Antwoord op vragen van het lid Lodders over het bericht dat de bezwaarschriften box 3 inkomstenbelasting 2018 wordt aangewezen als massaal bezwaar

Geachte Voorzitter,

Hierbij zend ik u de antwoorden op de vragen van het lid Lodders (VVD) over het aanwijzen van bezwaarschriften over box 3 in de inkomstenbelasting over 2018 als massaal bezwaar (vraagnummer 2019Z08643, ingezonden 25 april 2019).

Hoogachtend,

de staatssecretaris van Financiën,




Menno Snel

 

 

  1. Hoeveel belastingplichtigen hebben sinds 2013 (uitgesplitst per jaar) bezwaar - over de box 3-heffing in hun aanslag inkomstenbelasting – ingediend bij de Belastingdienst in het kader van de huidige massaal bezwaarprocedure en welk percentage van deze bezwaarschriften is rechtsgeldig?
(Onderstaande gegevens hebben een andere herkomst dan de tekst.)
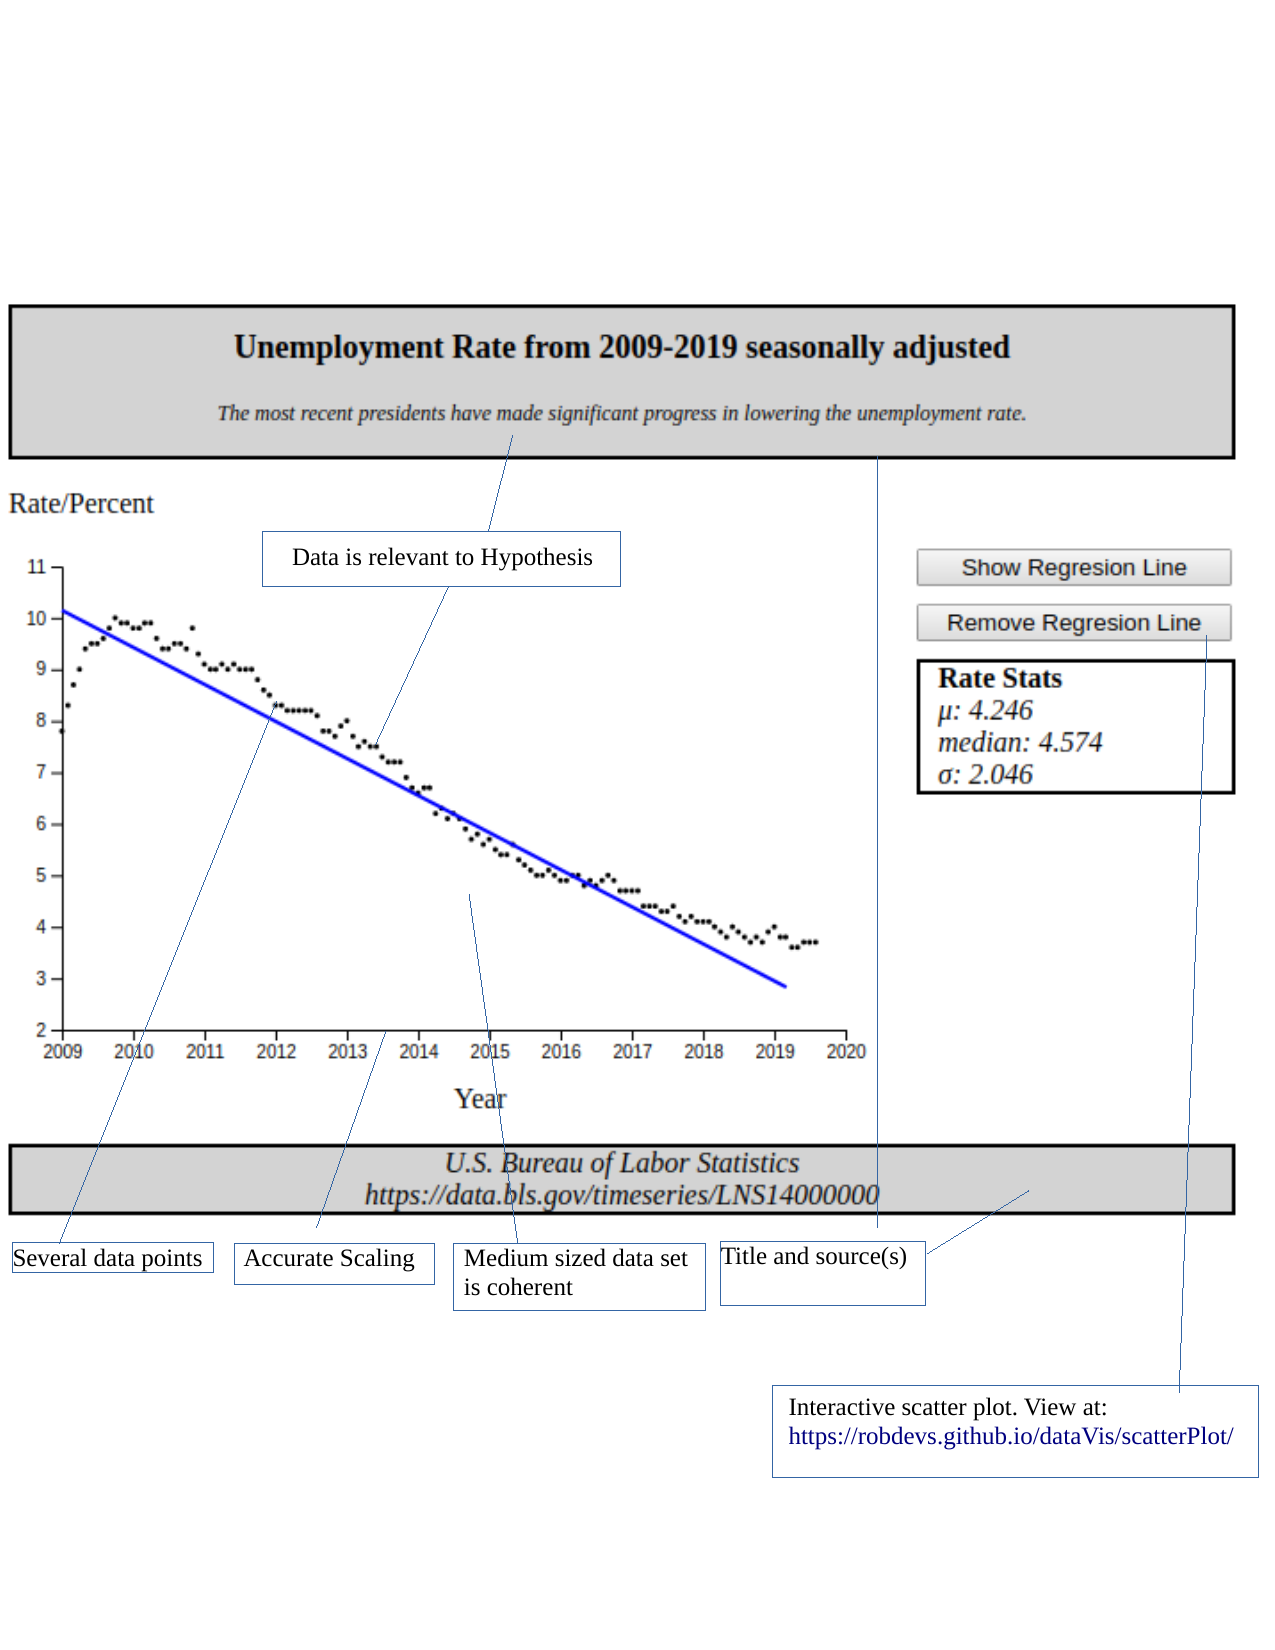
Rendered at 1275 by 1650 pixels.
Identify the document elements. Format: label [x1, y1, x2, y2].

picture [0, 303, 1275, 1228]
In het kader van de massaalbezwaarprocedure is over het belastingjaar 2013 in 14.205 gevallen bezwaar gemaakt tegen de box 3-heffing in de aanslag inkomstenbelasting; over 2014 in 10.060 gevallen, over 2015 in 2.468, over 2016 in 1.186 en over 2017 in 60.745 gevallen. Over het belastingjaar 2018 zijn nog geen aantallen bekend. Nagenoeg alle bezwaarschriften voldeden aan de eisen van ontvankelijkheid. Slechts een gering aantal bezwaarschiften was te vroeg ingediend of was om andere redenen (nog) niet ontvankelijk.

  1. Hoeveel box 3-belastingplichtigen hebben zich naar aanleiding van uw besluit van 26 juni 2015[1] dat belastingplichtigen, die uitsluitend de collectieve rechtsvraag aan de orde willen stellen, geen bezwaar meer hoeven te maken, gevoegd in deze collectieve zaak?
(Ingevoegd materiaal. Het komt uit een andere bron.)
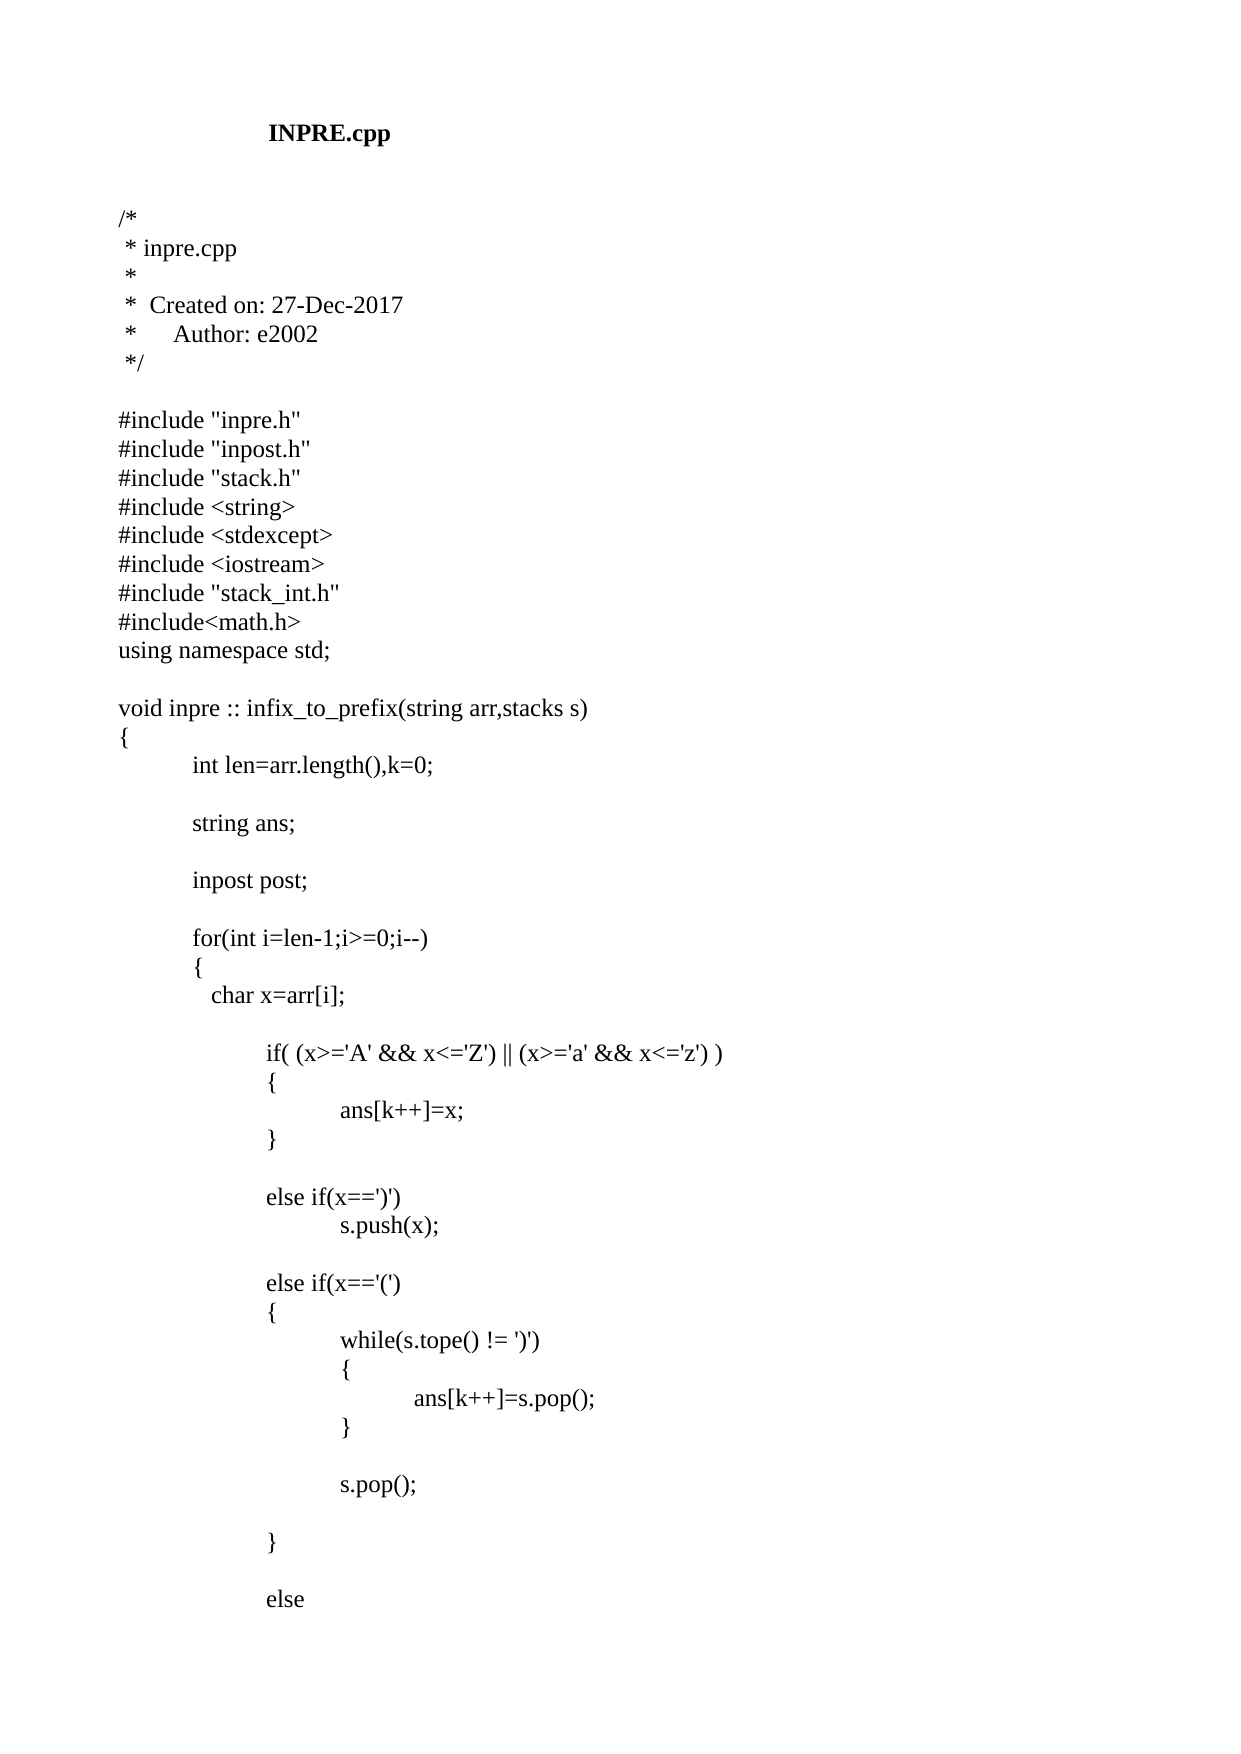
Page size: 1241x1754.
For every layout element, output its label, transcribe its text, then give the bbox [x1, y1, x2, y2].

text else if(x==')') [118, 1182, 1122, 1211]
text void inpre :: infix_to_prefix(string arr,stacks s) [118, 693, 1122, 722]
text if( (x>='A' && x<='Z') || (x>='a' && x<='z') ) [118, 1038, 1122, 1067]
text s.pop(); [118, 1469, 1122, 1498]
text for(int i=len-1;i>=0;i--) [118, 923, 1122, 952]
text else [118, 1584, 1122, 1613]
text #include "inpre.h" [118, 406, 1122, 434]
text #include "stack_int.h" [118, 578, 1122, 607]
text int len=arr.length(),k=0; [118, 751, 1122, 779]
text #include <string> [118, 492, 1122, 521]
text } [118, 1527, 1122, 1556]
text #include<math.h> [118, 607, 1122, 636]
text char x=arr[i]; [118, 981, 1122, 1009]
text #include <stdexcept> [118, 521, 1122, 549]
text #include <iostream> [118, 549, 1122, 578]
text { [118, 1354, 1122, 1383]
text s.push(x); [118, 1211, 1122, 1239]
text ans[k++]=x; [118, 1096, 1122, 1124]
text INPRE.cpp [118, 118, 1122, 147]
text { [118, 722, 1122, 751]
text while(s.tope() != ')') [118, 1326, 1122, 1354]
text { [118, 1297, 1122, 1326]
text { [118, 1067, 1122, 1096]
text using namespace std; [118, 636, 1122, 664]
text */ [118, 348, 1122, 377]
text else if(x=='(') [118, 1268, 1122, 1297]
text ans[k++]=s.pop(); [118, 1383, 1122, 1412]
text * Author: e2002 [118, 319, 1122, 348]
text { [118, 952, 1122, 981]
text } [118, 1124, 1122, 1153]
text /* [118, 204, 1122, 233]
text * [118, 262, 1122, 291]
text string ans; [118, 808, 1122, 837]
text inpost post; [118, 866, 1122, 894]
text #include "stack.h" [118, 463, 1122, 492]
text * inpre.cpp [118, 233, 1122, 262]
text } [118, 1412, 1122, 1441]
text * Created on: 27-Dec-2017 [118, 291, 1122, 319]
text #include "inpost.h" [118, 434, 1122, 463]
Na ommekomst van het besluit van 26 juni 2015 heeft een aantal belastingplichtigen nog bezwaar gemaakt. Deze groep bezwaarschriften is verdisconteerd in de bij het antwoord op vraag 1 genoemde aantallen. Het indienen van een bezwaarschrift was echter ingevolge het besluit niet meer noodzakelijk voor bezwaren tegen aanslagen over de jaren tot en met het belastingjaar 2016. Dit verklaart waarom die aantallen over 2015 en 2016 lager zijn dan over 2013 en 2014. Overigens betekent toepassing van de toenmalige regeling van artikel 25a van de AWR, zoals deze bepaling luidde op 26 juni 2015, onder meer dat als de Belastingdienst in hoogste nationale instantie niet geheel in het gelijk wordt gesteld, ook de aanslagen worden herzien van de belastingplichtige die geen bezwaarschriften heeft ingediend. Voorwaarde daarvoor is dat de betreffende aanslagen op het moment van de dagtekening van het besluit nog niet onherroepelijk vaststaan.[2]

  1. Hoe verklaart u de wetswijziging in de massale bezwaarprocedures op grond waarvan belastingplichtigen nu wel individueel en tijdig bezwaar moeten maken tegen hun aanslag inkomstenbelasting?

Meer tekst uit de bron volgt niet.